When you repeat the entries below, keep each word exactly as it is and drop the pictures.

------------------------

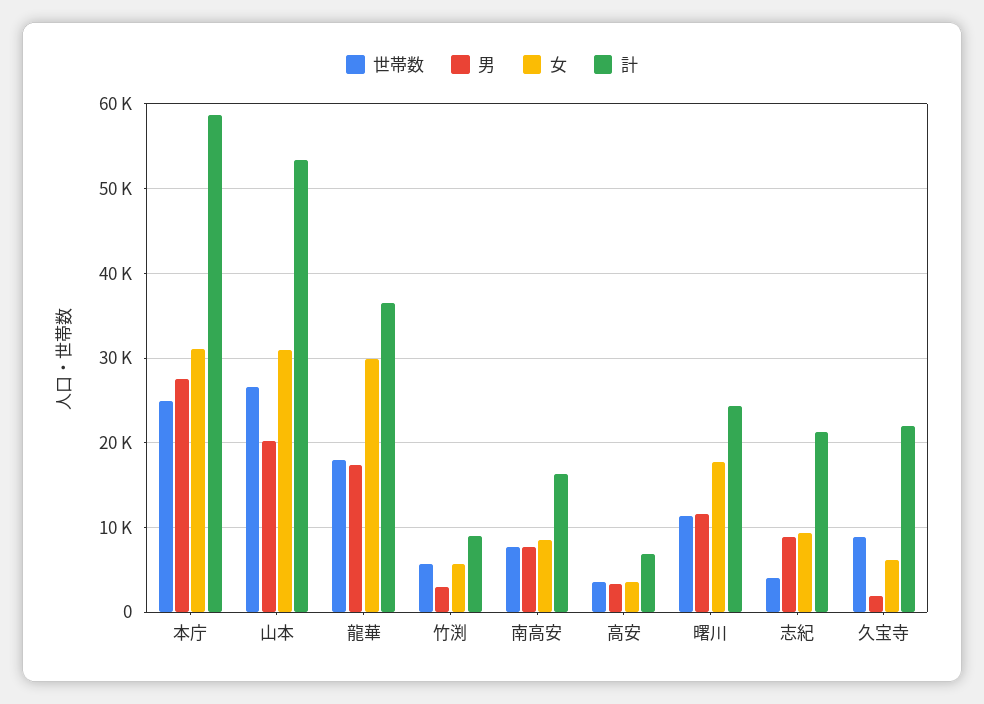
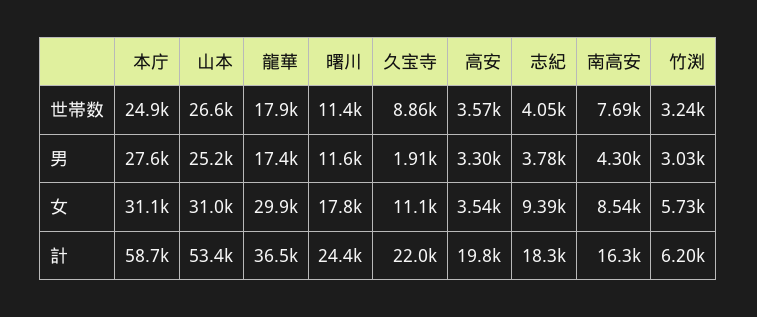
男, 山本: 20000 -> 25200
世帯数, 竹渕: 6000 -> 3240
計, 竹渕: 9000 -> 6200
男, 南高安: 8000 -> 4300
計, 高安: 7000 -> 19800
男, 志紀: 9000 -> 3780
計, 志紀: 21000 -> 18300
女, 久宝寺: 6000 -> 11100

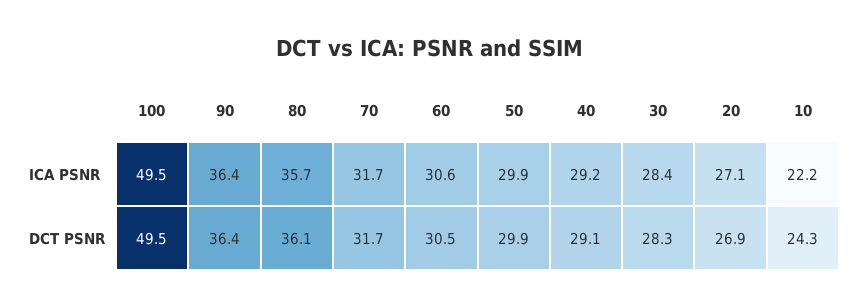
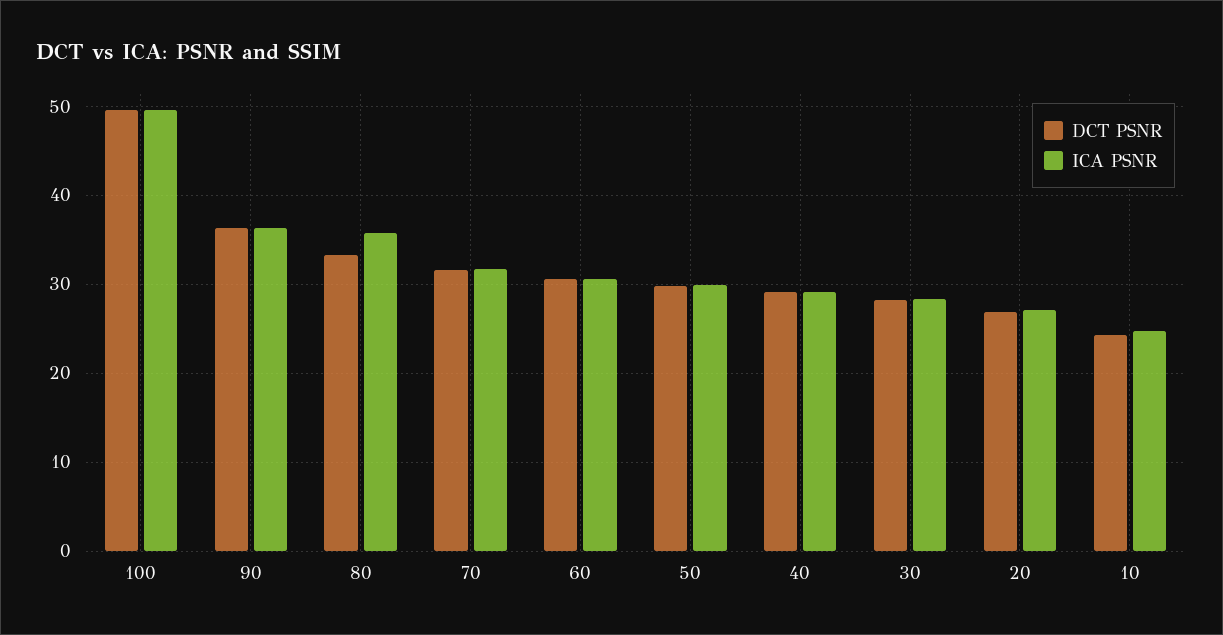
ICA PSNR, 10: 22.2 -> 25
DCT PSNR, 80: 36.1 -> 33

------------------------

## Answer section
男, 山本: 20000 -> 25200
世帯数, 竹渕: 6000 -> 3240
計, 竹渕: 9000 -> 6200
男, 南高安: 8000 -> 4300
計, 高安: 7000 -> 19800
男, 志紀: 9000 -> 3780
計, 志紀: 21000 -> 18300
女, 久宝寺: 6000 -> 11100

ICA PSNR, 10: 22.2 -> 25
DCT PSNR, 80: 36.1 -> 33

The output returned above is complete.